Subject departments have developed subject plans that set out policies and practices in relation to the organisation, provision, planning, teaching and learning, and assessment of the subjects. They have also drawn up long-term schemes of work that outline topics to be covered in each year. The more detailed shorter-term plans that have been drawn up should be further developed so that among other things they include reference to expected learning outcomes and a section for comments on students’ and classes’ progress in attaining the learning outcomes. Students’ homework and class work should be monitored so as to identify both the strengths of classes and the areas in which development is required.

 

4.2          Learning and teaching

 

Good quality, effective teaching and learning were observed over the course of the evaluation. Short-term planning for lessons that included the prior preparation of materials for lessons was good. Lessons were structured to ensure continuity and progression through the syllabuses. The content of lessons was appropriate and most were focused on achieving a particular learning outcome. Very good practice was observed when the intended outcome was shared with learners at the outset of a lesson. This helped students connect new learning with previous work and also invited them to share responsibility for the lesson.

 

A range of appropriate teaching methodologies to support students’ learning was used during lessons observed. Teacher-led approaches were seen to be less effective. Best practice was observed where opportunities were included for students to actively engage in the learning process. The good use of a wide variety of teaching resources was observed. Teachers’ instructions and explanations were precise and accurate. Effective questioning strategies that stimulated students’ interest and that structured the learning activity were used in most of the lessons observed.

 

During practical work teacher demonstrations enabled students to observe the proper execution of procedures, processes, and skills, and provided them with a model to guide their independent work. As the students worked in groups, teachers circulated and offered individual support and direction where appropriate while students were completing assigned tasks. This approach to supporting students’ individual learning needs is commended.

 

Classrooms were very well organised and planned activities were well managed. Ordered learning environments were created and classroom routines were evident during lessons evaluated. In most lessons observed, teachers had made efforts to create stimulating environments to support their teaching and students’ learning.

 

Very good rapport between teachers and students, based on mutual respect was evident in classrooms visited. Teachers consistently affirmed students’ responses and integrated them in lessons. Students were engaged in their learning in the main and displayed a good level of knowledge, understanding and skill development with regard to the subjects evaluated, relative to their class groups and levels.

 

4.3          Assessment

 

All subject departments have developed homework policies in line with the whole-school policy for homework. Regular assessments are given throughout the year in all subject areas. A range of assessment modes is used to assess students’ learning and progress. These modes are compatible with the aims and objectives of the subject syllabuses.

 

In most instances students’ tasks and assignments are used to consolidate and assess learning. There was evidence in most instances of careful planning for and the incorporation of regular homework, revision and assessment, in order to maximise the learning experience of students by teachers. With regard to formative assessment, there was evidence of some very good practice. When used appropriately it provided valuable feedback to students on their progress and affirmed work well done and reflected the principles of assessment for learning effectively.

 

Appropriate records of students’ attendance and progress are kept. In keeping with good practice, the school regularly informs parents of students’ progress in subjects.

DATA RECORDS:
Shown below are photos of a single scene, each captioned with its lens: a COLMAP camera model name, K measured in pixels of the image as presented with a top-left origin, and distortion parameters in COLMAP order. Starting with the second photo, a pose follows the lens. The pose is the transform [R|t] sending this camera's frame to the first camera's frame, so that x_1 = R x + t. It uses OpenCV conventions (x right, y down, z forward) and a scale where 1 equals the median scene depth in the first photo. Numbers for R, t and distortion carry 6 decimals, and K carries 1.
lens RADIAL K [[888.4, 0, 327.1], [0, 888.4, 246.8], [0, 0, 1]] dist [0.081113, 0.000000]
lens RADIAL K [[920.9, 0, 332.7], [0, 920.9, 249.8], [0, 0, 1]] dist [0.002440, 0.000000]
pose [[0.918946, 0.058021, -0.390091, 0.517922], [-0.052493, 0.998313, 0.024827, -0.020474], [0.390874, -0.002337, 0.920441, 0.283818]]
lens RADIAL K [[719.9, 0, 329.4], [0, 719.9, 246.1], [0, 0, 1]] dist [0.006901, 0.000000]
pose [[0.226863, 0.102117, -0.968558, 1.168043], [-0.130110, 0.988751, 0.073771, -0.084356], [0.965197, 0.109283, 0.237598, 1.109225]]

* * *

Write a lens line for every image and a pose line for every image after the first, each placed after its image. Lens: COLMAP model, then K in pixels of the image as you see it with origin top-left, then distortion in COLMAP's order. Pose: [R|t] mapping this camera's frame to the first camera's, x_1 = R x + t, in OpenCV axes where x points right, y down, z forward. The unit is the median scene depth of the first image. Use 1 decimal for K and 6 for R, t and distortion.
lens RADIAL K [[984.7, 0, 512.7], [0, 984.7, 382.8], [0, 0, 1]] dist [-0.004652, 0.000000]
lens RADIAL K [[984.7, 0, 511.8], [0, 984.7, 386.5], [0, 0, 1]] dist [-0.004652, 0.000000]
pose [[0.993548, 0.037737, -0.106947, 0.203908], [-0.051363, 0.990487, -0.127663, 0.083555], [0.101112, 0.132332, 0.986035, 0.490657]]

==

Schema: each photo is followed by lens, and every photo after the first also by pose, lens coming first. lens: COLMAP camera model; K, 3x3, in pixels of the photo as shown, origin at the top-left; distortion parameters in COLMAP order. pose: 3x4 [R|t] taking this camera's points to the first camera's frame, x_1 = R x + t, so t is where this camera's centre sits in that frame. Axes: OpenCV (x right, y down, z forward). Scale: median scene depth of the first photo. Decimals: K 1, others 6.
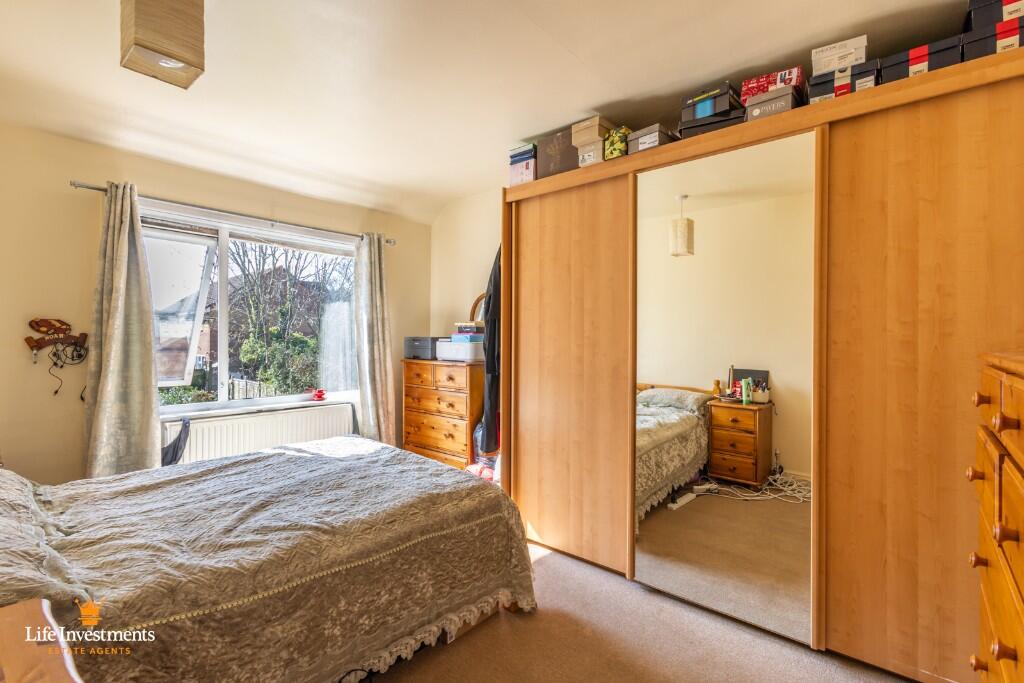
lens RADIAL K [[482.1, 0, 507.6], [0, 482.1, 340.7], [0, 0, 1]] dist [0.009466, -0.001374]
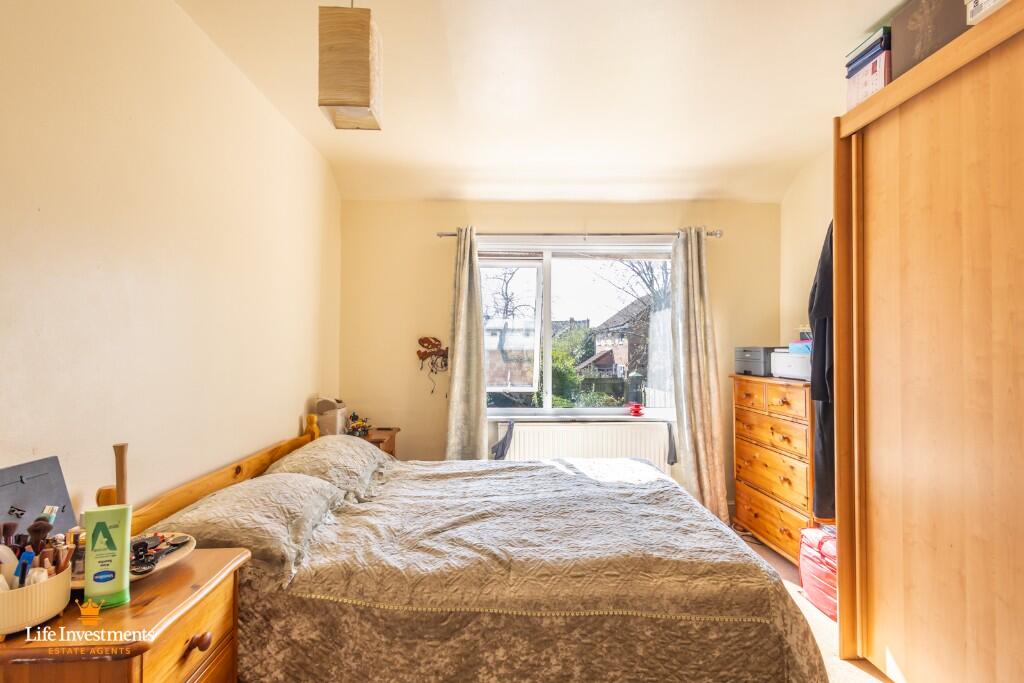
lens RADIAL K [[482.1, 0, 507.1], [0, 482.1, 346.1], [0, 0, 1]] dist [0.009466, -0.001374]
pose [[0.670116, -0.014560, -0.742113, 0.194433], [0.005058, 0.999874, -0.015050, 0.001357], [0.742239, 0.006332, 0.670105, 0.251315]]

TASK PROMPT: Summarize the school evaluation text at the top in exactly two sentences.

EXERCISE ANSWER: Subject departments have drawn up subject plans and long-term schemes of work, but their shorter-term plans should be developed further to include expected learning outcomes and comments on student progress. The lessons observed showed good, well-prepared teaching with varied methods and resources, effective questioning, well-managed classrooms and very good teacher-student rapport, while assessment is regular and varied, and the school regularly informs parents of students' progress.